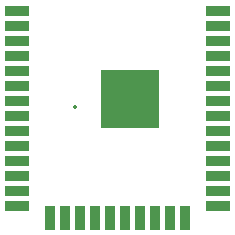
<source format=gbr>
%TF.GenerationSoftware,KiCad,Pcbnew,(6.0.0-0)*%
%TF.CreationDate,2021-12-31T15:49:51+00:00*%
%TF.ProjectId,USBA,55534241-2e6b-4696-9361-645f70636258,1*%
%TF.SameCoordinates,Original*%
%TF.FileFunction,Soldermask,Bot*%
%TF.FilePolarity,Negative*%
%FSLAX46Y46*%
G04 Gerber Fmt 4.6, Leading zero omitted, Abs format (unit mm)*
G04 Created by KiCad (PCBNEW (6.0.0-0)) date 2021-12-31 15:49:51*
%MOMM*%
%LPD*%
G01*
G04 APERTURE LIST*
%ADD10R,5.000000X5.000000*%
%ADD11R,2.000000X0.900000*%
%ADD12R,0.900000X2.000000*%
%ADD13C,0.350000*%
G04 APERTURE END LIST*
D10*
%TO.C,U1*%
X122500000Y-107795000D03*
D11*
X130000000Y-100295000D03*
X130000000Y-101565000D03*
X130000000Y-102835000D03*
X130000000Y-104105000D03*
X130000000Y-105375000D03*
X130000000Y-106645000D03*
X130000000Y-107915000D03*
X130000000Y-109185000D03*
X130000000Y-110455000D03*
X130000000Y-111725000D03*
X130000000Y-112995000D03*
X130000000Y-114265000D03*
X130000000Y-115535000D03*
X130000000Y-116805000D03*
D12*
X127215000Y-117805000D03*
X125945000Y-117805000D03*
X124675000Y-117805000D03*
X123405000Y-117805000D03*
X122135000Y-117805000D03*
X120865000Y-117805000D03*
X119595000Y-117805000D03*
X118325000Y-117805000D03*
X117055000Y-117805000D03*
X115785000Y-117805000D03*
D11*
X113000000Y-116805000D03*
X113000000Y-115535000D03*
X113000000Y-114265000D03*
X113000000Y-112995000D03*
X113000000Y-111725000D03*
X113000000Y-110455000D03*
X113000000Y-109185000D03*
X113000000Y-107915000D03*
X113000000Y-106645000D03*
X113000000Y-105375000D03*
X113000000Y-104105000D03*
X113000000Y-102835000D03*
X113000000Y-101565000D03*
X113000000Y-100295000D03*
%TD*%
D13*
%TO.C,U2*%
X117900000Y-108400000D03*
%TD*%
M02*

</source>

▬▬▬

# The task:
Every line from the one containing "X119595000Y-117805000D03*" through the last line of the entries above must be output exactly. Leave the rest out.

# Task answer:
X119595000Y-117805000D03*
X118325000Y-117805000D03*
X117055000Y-117805000D03*
X115785000Y-117805000D03*
D11*
X113000000Y-116805000D03*
X113000000Y-115535000D03*
X113000000Y-114265000D03*
X113000000Y-112995000D03*
X113000000Y-111725000D03*
X113000000Y-110455000D03*
X113000000Y-109185000D03*
X113000000Y-107915000D03*
X113000000Y-106645000D03*
X113000000Y-105375000D03*
X113000000Y-104105000D03*
X113000000Y-102835000D03*
X113000000Y-101565000D03*
X113000000Y-100295000D03*
%TD*%
D13*
%TO.C,U2*%
X117900000Y-108400000D03*
%TD*%
M02*

</source>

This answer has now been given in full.